* _ACTIVITY 1_
In the passage on social media for corporations, rename "Rewards" to "Benefits" and give the part starting at "The Risks and" and ending at "an increased proximity.".

(GIVEN PASSAGE Opens)

Although a recent informal survey1 of 270 IROs and CFOs found that only 12.5 per cent claimed to use social media to actually disseminate financial information to shareholders in the financial market, another survey,2 of 455 analysts and institutional investors, revealed that 40 per cent read blogs, 20 per cent use blog information to make investment decisions or recommendations, and 58 per cent believe social media will become increasingly important in helping them make investment decisions.

The Risks and Rewards for Corporations

Corporations should be aware that the same characteristics that make social media useful — namely interaction, notification and immediacy — make it potentially dangerous.

Rewards include enhanced communications, with the possibility for corporate users to create and publish their own content. This has completely changed the dynamics of interaction on the Internet, allowing corporate users to react to news and decisions in real-time. Control of the media, through corporate blogs for example, allows corporations to respond appropriately to damaging remarks and to swiftly reorient their key messages. The TwitterTM phenomenon has also changed the relationship between corporations and their customers or investors, resulting in an increased proximity.

The flip side of this is an increased need to monitor such communications, with the time and personal resources it entails, to avoid the risk of widespread dissemination (often in record time) of opinions that may lack the necessary forethought or nuances.

Employee Risks and Benefits

The engagement of employees in social media initiatives can result in a benefit as well as a risk. An obvious risk is for an employee to make illegal, unauthorized or inappropriate disclosure of confidential information. In order to avoid such an eventuality, you will need to inform your employees about the steps and corporate strategy that are to be adopted. No company can control all of its employees’ actions. Nevertheless, you can ensure that your employees are fully aware of what they should and should not be doing.

Although it might be tempting to monitor the input that employees may have on social networks, such as FacebookTM or corporate blogs, there are significant privacy considerations to take into account. These also need to be addressed in a general policy of the use of social media networks within your corporation.

Restricting employees from making any statements regarding their employer is a conservative approach you can consider taking, but you may also miss out on significant opportunities to have your employees be your best ambassadors to the public.

(GIVEN PASSAGE Closes)
(DATASET ENTRIES Opens)

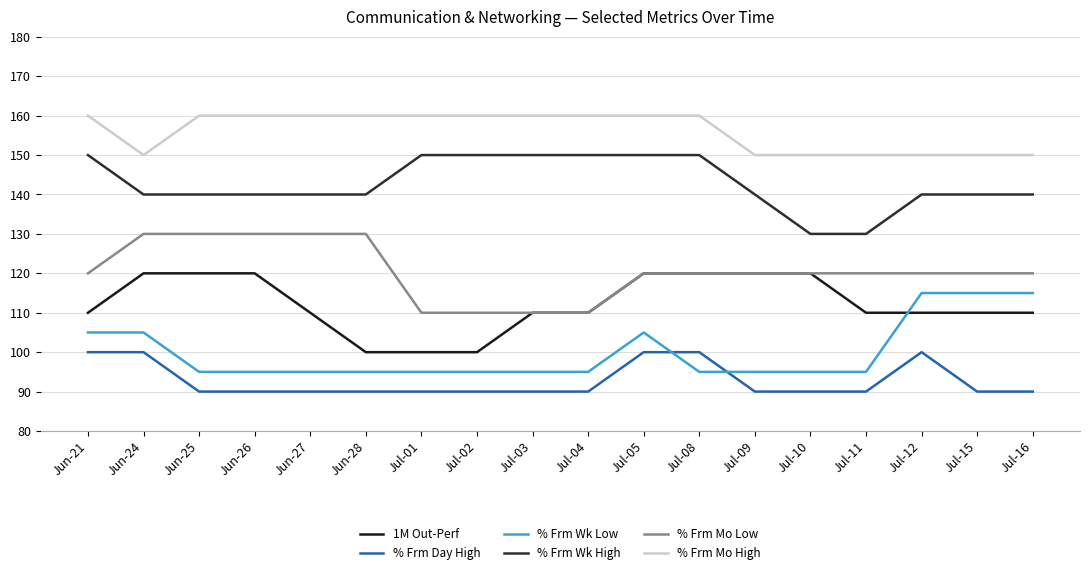

Reading right to left, transcribe all the data shown in this chart.

1M Out-Perf: Jul-16=110	Jul-15=110	Jul-12=110	Jul-11=110	Jul-10=120	Jul-09=120	Jul-08=120	Jul-05=120	Jul-04=110	Jul-03=110	Jul-02=100	Jul-01=100	Jun-28=100	Jun-27=110	Jun-26=120	Jun-25=120	Jun-24=120	Jun-21=110
% Frm Day High: Jul-16=90	Jul-15=90	Jul-12=100	Jul-11=90	Jul-10=90	Jul-09=90	Jul-08=100	Jul-05=100	Jul-04=90	Jul-03=90	Jul-02=90	Jul-01=90	Jun-28=90	Jun-27=90	Jun-26=90	Jun-25=90	Jun-24=100	Jun-21=100
% Frm Wk Low: Jul-16=115	Jul-15=115	Jul-12=115	Jul-11=95	Jul-10=95	Jul-09=95	Jul-08=95	Jul-05=105	Jul-04=95	Jul-03=95	Jul-02=95	Jul-01=95	Jun-28=95	Jun-27=95	Jun-26=95	Jun-25=95	Jun-24=105	Jun-21=105
% Frm Wk High: Jul-16=140	Jul-15=140	Jul-12=140	Jul-11=130	Jul-10=130	Jul-09=140	Jul-08=150	Jul-05=150	Jul-04=150	Jul-03=150	Jul-02=150	Jul-01=150	Jun-28=140	Jun-27=140	Jun-26=140	Jun-25=140	Jun-24=140	Jun-21=150
% Frm Mo Low: Jul-16=120	Jul-15=120	Jul-12=120	Jul-11=120	Jul-10=120	Jul-09=120	Jul-08=120	Jul-05=120	Jul-04=110	Jul-03=110	Jul-02=110	Jul-01=110	Jun-28=130	Jun-27=130	Jun-26=130	Jun-25=130	Jun-24=130	Jun-21=120
% Frm Mo High: Jul-16=150	Jul-15=150	Jul-12=150	Jul-11=150	Jul-10=150	Jul-09=150	Jul-08=160	Jul-05=160	Jul-04=160	Jul-03=160	Jul-02=160	Jul-01=160	Jun-28=160	Jun-27=160	Jun-26=160	Jun-25=160	Jun-24=150	Jun-21=160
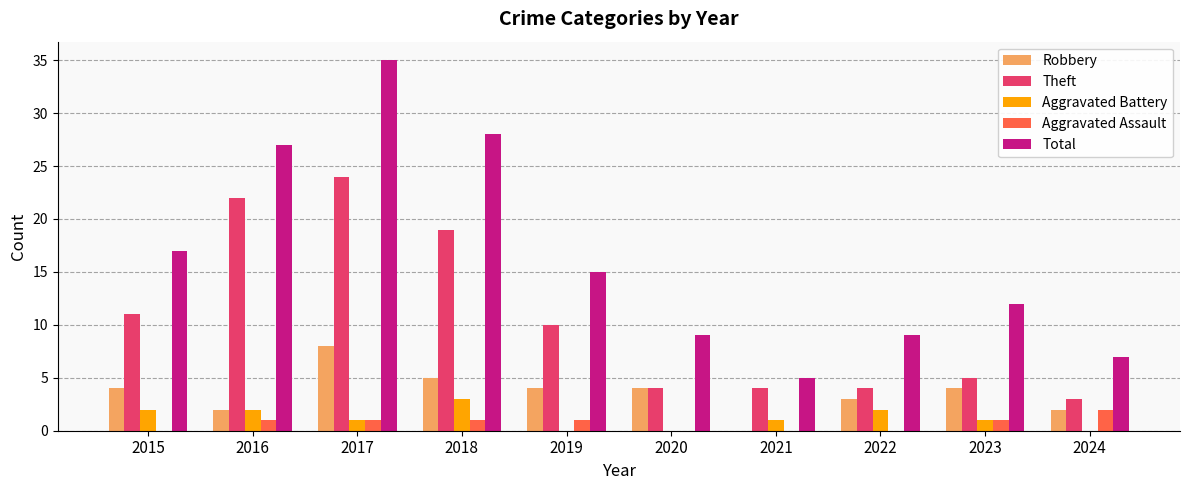

Between 2015 and 2020, which series saw the biggest shift?

Total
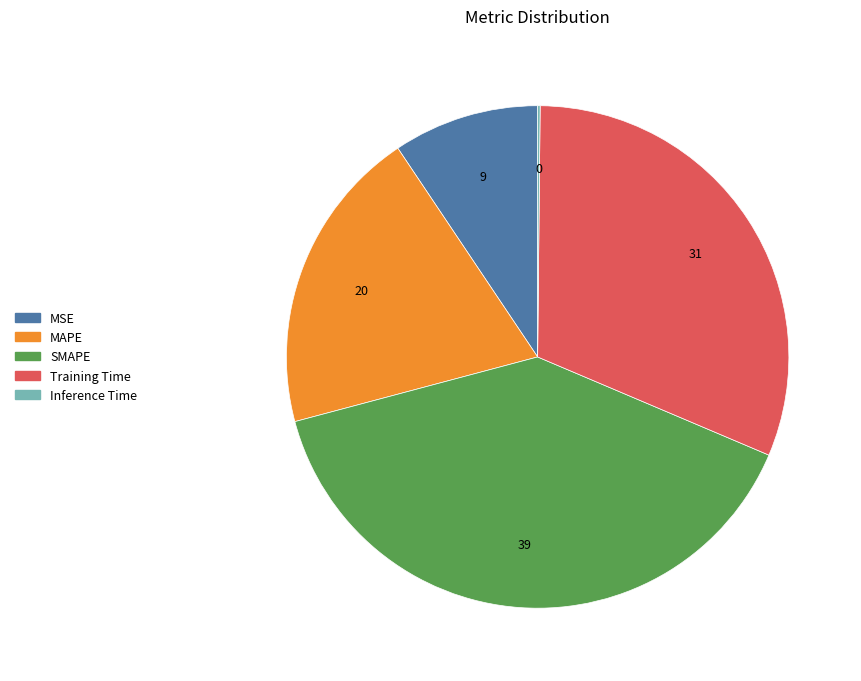

Is the sum of Training Time and MSE greater than half?

No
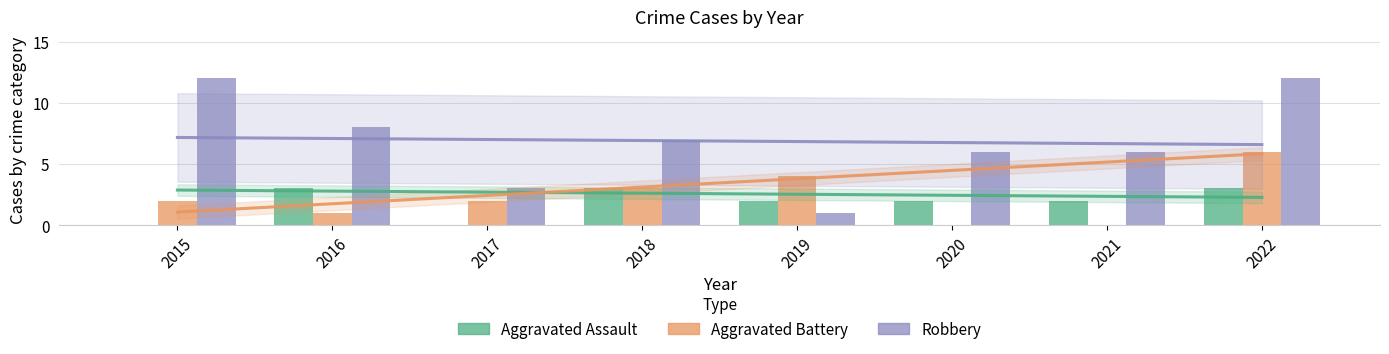

At which label does Robbery reach its peak?

2015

(DATASET ENTRIES Closes)

* _ACTIVITY 2_
Lay out the lines of the records above as a Markdown table with the columns Row and Line, numbering each line and omitting blank ones. Leave the pictures out of your answer.

* _TASK RESULT 1_
The Risks and Benefits for Corporations

Corporations should be aware that the same characteristics that make social media useful — namely interaction, notification and immediacy — make it potentially dangerous.

Benefits include enhanced communications, with the possibility for corporate users to create and publish their own content. This has completely changed the dynamics of interaction on the Internet, allowing corporate users to react to news and decisions in real-time. Control of the media, through corporate blogs for example, allows corporations to respond appropriately to damaging remarks and to swiftly reorient their key messages. The TwitterTM phenomenon has also changed the relationship between corporations and their customers or investors, resulting in an increased proximity.

* _TASK RESULT 2_
| Row | Line |
|---|---|
| 1 | Reading right to left, transcribe all the data shown in this chart. |
| 2 | 1M Out-Perf: Jul-16=110	Jul-15=110	Jul-12=110	Jul-11=110	Jul-10=120	Jul-09=120	Jul-08=120	Jul-05=120	Jul-04=110	Jul-03=110	Jul-02=100	Jul-01=100	Jun-28=100	Jun-27=110	Jun-26=120	Jun-25=120	Jun-24=120	Jun-21=110 |
| 3 | % Frm Day High: Jul-16=90	Jul-15=90	Jul-12=100	Jul-11=90	Jul-10=90	Jul-09=90	Jul-08=100	Jul-05=100	Jul-04=90	Jul-03=90	Jul-02=90	Jul-01=90	Jun-28=90	Jun-27=90	Jun-26=90	Jun-25=90	Jun-24=100	Jun-21=100 |
| 4 | % Frm Wk Low: Jul-16=115	Jul-15=115	Jul-12=115	Jul-11=95	Jul-10=95	Jul-09=95	Jul-08=95	Jul-05=105	Jul-04=95	Jul-03=95	Jul-02=95	Jul-01=95	Jun-28=95	Jun-27=95	Jun-26=95	Jun-25=95	Jun-24=105	Jun-21=105 |
| 5 | % Frm Wk High: Jul-16=140	Jul-15=140	Jul-12=140	Jul-11=130	Jul-10=130	Jul-09=140	Jul-08=150	Jul-05=150	Jul-04=150	Jul-03=150	Jul-02=150	Jul-01=150	Jun-28=140	Jun-27=140	Jun-26=140	Jun-25=140	Jun-24=140	Jun-21=150 |
| 6 | % Frm Mo Low: Jul-16=120	Jul-15=120	Jul-12=120	Jul-11=120	Jul-10=120	Jul-09=120	Jul-08=120	Jul-05=120	Jul-04=110	Jul-03=110	Jul-02=110	Jul-01=110	Jun-28=130	Jun-27=130	Jun-26=130	Jun-25=130	Jun-24=130	Jun-21=120 |
| 7 | % Frm Mo High: Jul-16=150	Jul-15=150	Jul-12=150	Jul-11=150	Jul-10=150	Jul-09=150	Jul-08=160	Jul-05=160	Jul-04=160	Jul-03=160	Jul-02=160	Jul-01=160	Jun-28=160	Jun-27=160	Jun-26=160	Jun-25=160	Jun-24=150	Jun-21=160 |
| 8 | Between 2015 and 2020, which series saw the biggest shift? |
| 9 | Total |
| 10 | Is the sum of Training Time and MSE greater than half? |
| 11 | No |
| 12 | At which label does Robbery reach its peak? |
| 13 | 2015 |